Their eyes had on it in fact an exchange of some duration; after which he pursued: "Isn't it that beautiful child?"

Then as she still said nothing: "Why don't you mean to receive her?"

Her answer in an instant rang clear.

"Because I wish to keep out of the business."

It provoked in him a weak wail.

"You're going to abandon me NOW?"

"No, I'm only going to abandon HER.

She'll want me to help her with you.

And I won't."

"You'll only help me with her?

Well then—!"

Most of the persons previously gathered had, in the interest of tea, passed into the house, and they had the gardens mainly to themselves.

The shadows were long, the last call of the birds, who had made a home of their own in the noble interspaced quarter, sounded from the high trees in the other gardens as well, those of the old convent and of the old hotels; it was as if our friends had waited for the full charm to come out.

Strether's impressions were still present; it was as if something had happened that "nailed" them, made them more intense; but he was to ask himself soon afterwards, that evening, what really HAD happened—conscious as he could after all remain that for a gentleman taken, and taken the first time, into the "great world," the world of ambassadors and duchesses, the items made a meagre total.

It was nothing new to him, however, as we know, that a man might have—at all events such a man as he—an amount of experience out of any proportion to his adventures; so that, though it was doubtless no great adventure to sit on there with Miss Gostrey and hear about Madame de Vionnet, the hour, the picture, the immediate, the recent, the possible—as well as the communication itself, not a note of which failed to reverberate—only gave the moments more of the taste of history.

It was history, to begin with, that Jeanne's mother had been three-and-twenty years before, at Geneva, schoolmate and good girlfriend to Maria Gostrey, who had moreover enjoyed since then, though interruptedly and above all with a long recent drop, other glimpses of her.

Twenty-three years put them both on, no doubt; and Madame de Vionnet—though she had married straight after school—couldn't be today an hour less than thirty-eight.
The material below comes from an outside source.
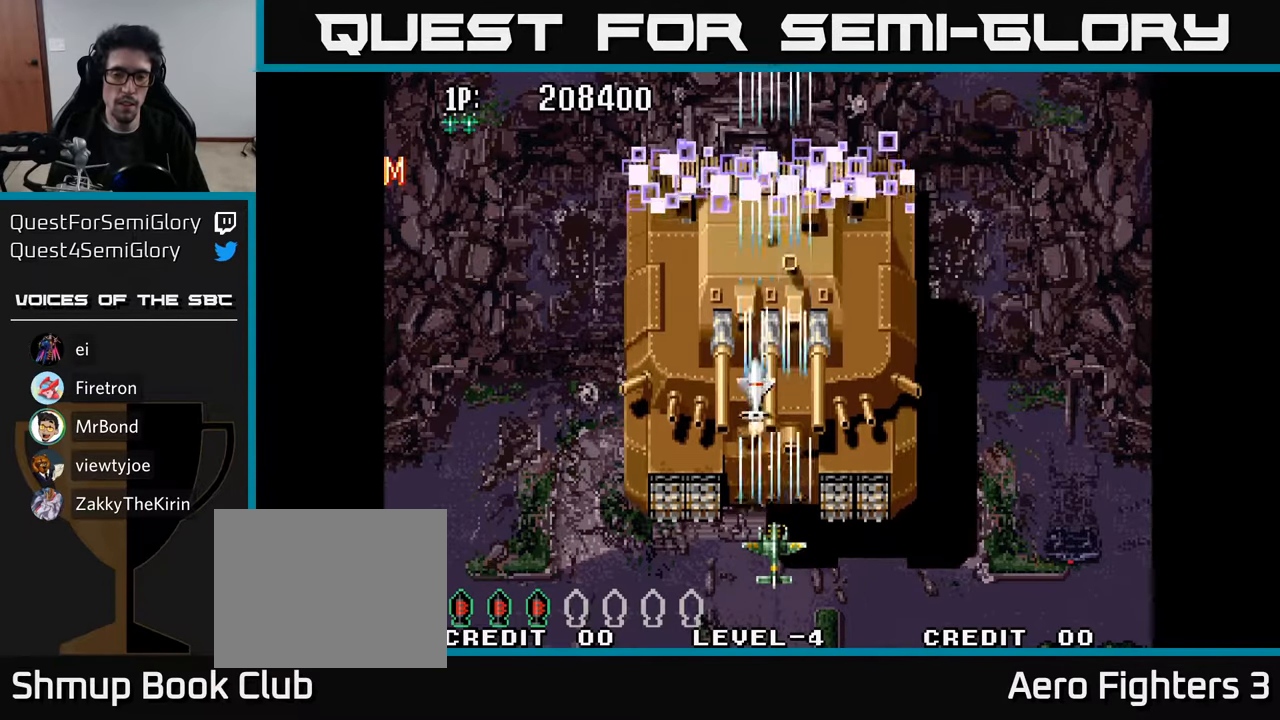
{"buttons": ["A"], "left_stick": "center", "right_stick": "center", "events": []}
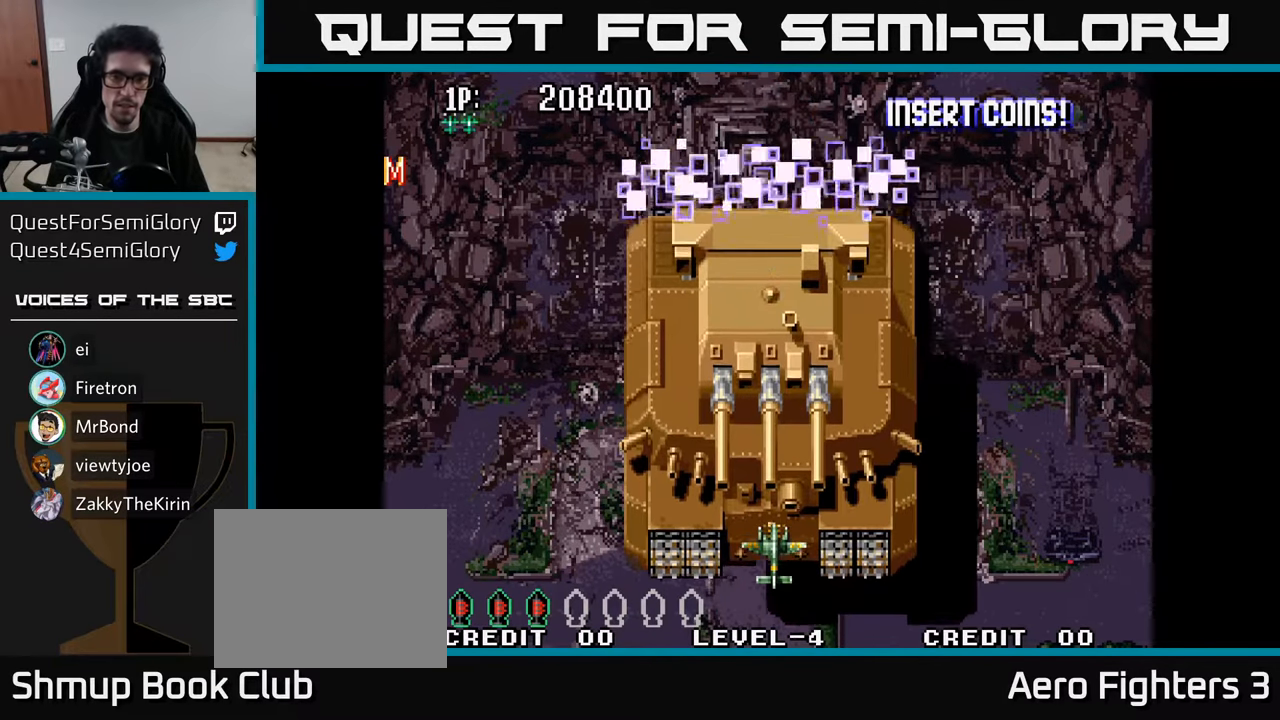
{"buttons": ["A"], "left_stick": "center", "right_stick": "center", "events": []}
This made her ten years older than Chad—though ten years, also, if Strether liked, older than she looked; the least, at any rate, that a prospective mother-in-law could be expected to do with.

She would be of all mothers-in-law the most charming; unless indeed, through some perversity as yet insupposeable, she should utterly belie herself in that relation.

There was none surely in which, as Maria remembered her, she mustn't be charming; and this frankly in spite of the stigma of failure in the tie where failure always most showed.

It was no test there—when indeed WAS it a test there?—for Monsieur de Vionnet had been a brute.

She had lived for years apart from him—which was of course always a horrid position; but Miss Gostrey's impression of the matter had been that she could scarce have made a better thing of it had she done it on purpose to show she was amiable.

She was so amiable that nobody had had a word to say; which was luckily not the case for her husband.